Wednesday, January 16, 2008

Old Man

5 – APR – 2007

Sprung-up here, burgeoned there.
How could he grow those everywhere?
Hanging out o’ nose, sprouting out o’ ears:
They hadn’t been cut for a hundred years!
It wasn’t fair; he was full of hair,
Looking a fur-ball, yon in the chair.
Yet the ‘God of Irony’ has got to be heralded,
Fashioned he inordinate hair, yet he got balded!

Look at that bush: they said its beard,
None in my life have I seen so weird.
Such a mustache! It covered his mouth,
Making his looks even more uncouth.
Shaking hands, rickety feet.
All mere skin and bones: no meat!

Of all his regiment of Thirty-two,
None was steadfast: not one stood true.
They took their leave; none was left:
Rendering the tongue solitary and bereft.
How could she spell now, without her support?
So tongue made with them gums a new rapport.
Those gums there, then took charge,
Replacing them teeth by and large.

Those eyes had dimmed beyond repair:
Having had lost every purpose to flare.
Hearing got low, aye, yet it had been kind,
Unlike taste and smell, it never resigned!
That smell had given up long ago,
Was evident when taste started to forgo.
Sense of touch never deserted as such.
Wrinkled and festered but, it seldom helped much

We addressed him as “old-bat”, made a lot of fun,
Teasing him and leering, then bounding off and run.
Yet never cursed he, not once did he flay.
For like us rogues, enjoyed he the regular play!
He became nostalgic, just looking at us cheer:
Thinking of olden times when he too was held dear.

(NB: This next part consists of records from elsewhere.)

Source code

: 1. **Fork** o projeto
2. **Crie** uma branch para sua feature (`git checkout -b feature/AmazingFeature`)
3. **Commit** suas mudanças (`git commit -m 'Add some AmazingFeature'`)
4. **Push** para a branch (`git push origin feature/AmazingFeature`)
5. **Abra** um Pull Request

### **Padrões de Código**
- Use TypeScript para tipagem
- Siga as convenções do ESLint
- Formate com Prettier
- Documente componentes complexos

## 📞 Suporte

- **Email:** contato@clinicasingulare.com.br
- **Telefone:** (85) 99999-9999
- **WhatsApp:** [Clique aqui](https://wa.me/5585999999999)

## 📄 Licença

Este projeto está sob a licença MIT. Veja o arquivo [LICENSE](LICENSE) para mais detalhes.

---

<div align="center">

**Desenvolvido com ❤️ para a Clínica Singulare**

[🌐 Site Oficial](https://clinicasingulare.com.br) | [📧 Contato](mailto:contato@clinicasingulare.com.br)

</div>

One young fiend questioned him with bitter fie,
“What for do you live old-bat, why don’t thee die?”
He answered then, eying other coldly,
“I have lived every stage of my life boldly.
And in these last days of mine, I do live with pride.”
In those few words but, his tears he couldn’t hide.
Thence for a few months he lived on, ill at ease.

Sadly today, with life, he has settled his lease.